When it comes to excising hate speech videos and illicit content from YouTube, Google plans to go hard on developing automated programs and machine learning to scan the world’s second most popular website for extremist and controversial materials. While human moderators take care of the bulk of this work right now, YouTube is already unrolling A.I. systems to handle these ditties, and machines will take on more of that work as time passes.

About a month ago, a YouTube spokesperson acknowledged hate speech was becoming a bigger issue. The company hopes A.I. can be the solution to cracking down on the dissemination of extremist speech across the website.

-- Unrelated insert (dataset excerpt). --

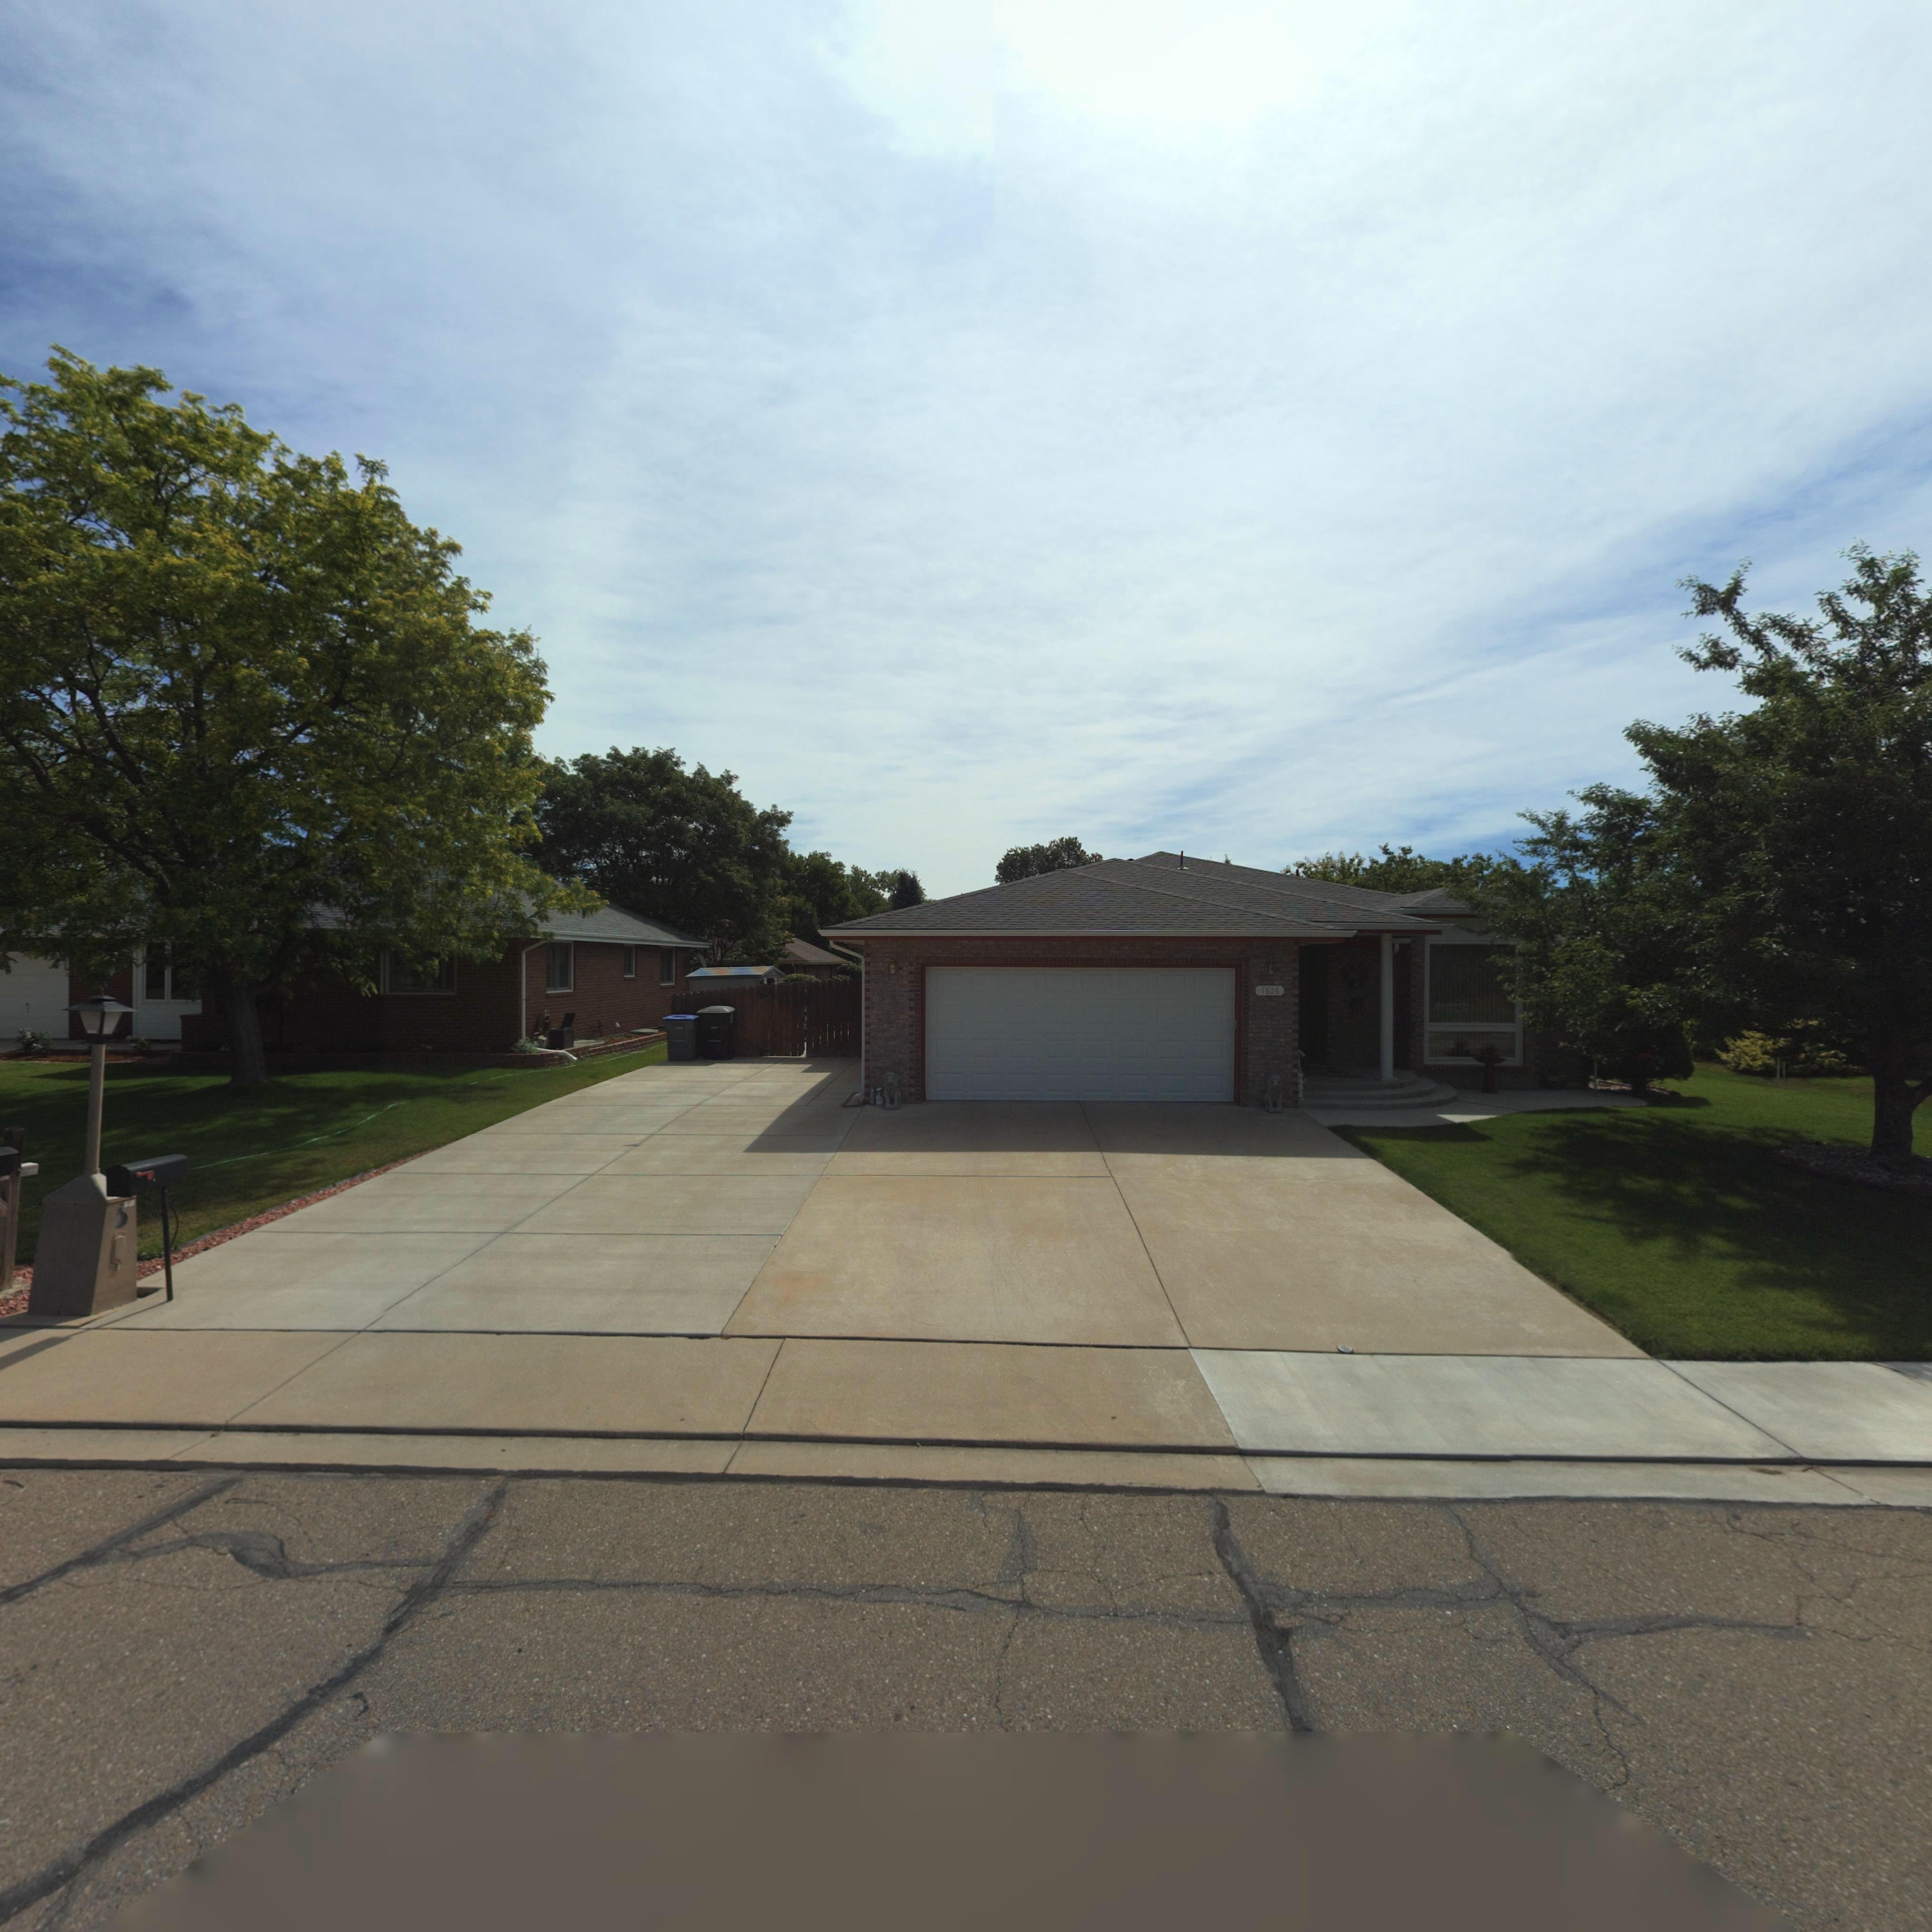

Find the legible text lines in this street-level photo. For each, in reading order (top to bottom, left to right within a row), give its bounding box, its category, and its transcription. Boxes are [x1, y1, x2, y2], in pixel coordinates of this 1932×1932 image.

[1261, 986, 1280, 995] StreetNumber: 1626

“Our initial use of machine learning has more than doubled both the number of videos we’ve removed for violent extremism, as well as the rate at which we’ve taken this kind of content down,” a YouTube spokesperson told The Guardian. Over 75 percent of the videos we’ve removed for violent extremism over the past month were taken down before receiving a single human flag.”

About 400 hours of content are uploaded to YouTube every minute. Moderating all that video requires a highly efficient system, which makes machines an ideal solution.

Of course, the big question is exactly what standards YouTube plans to enforce. According to The Guardian, the company doesn’t necessarily have to do anything about content that is objectionable, but not illegal. Those kinds of videos will not be taken down, but rather made available in a “limited state.” It’s unclear exactly what that means, but the company spokesperson told The Guardian, “The videos will remain on YouTube behind an interstitial, won’t be recommended, won’t be monetized, and won’t have key features including comments, suggested videos, and likes.”

Moreover, YouTube is forced to censor different types of videos depending on where the user is accessing the site. Trained algorithms will need to be customized according to different countries’ standards and laws.

One big concern that seems to go unaddressed is whether these A.I. censorship programs may go too far — needlessly scrubbing content which violates no laws or speech standards, or if they may perhaps be hijacked for nefarious purposes. Those issues, of course, permeate the rest of the internet as well, and it’s unlikely YouTube and Google will be able to fully escape such concerns.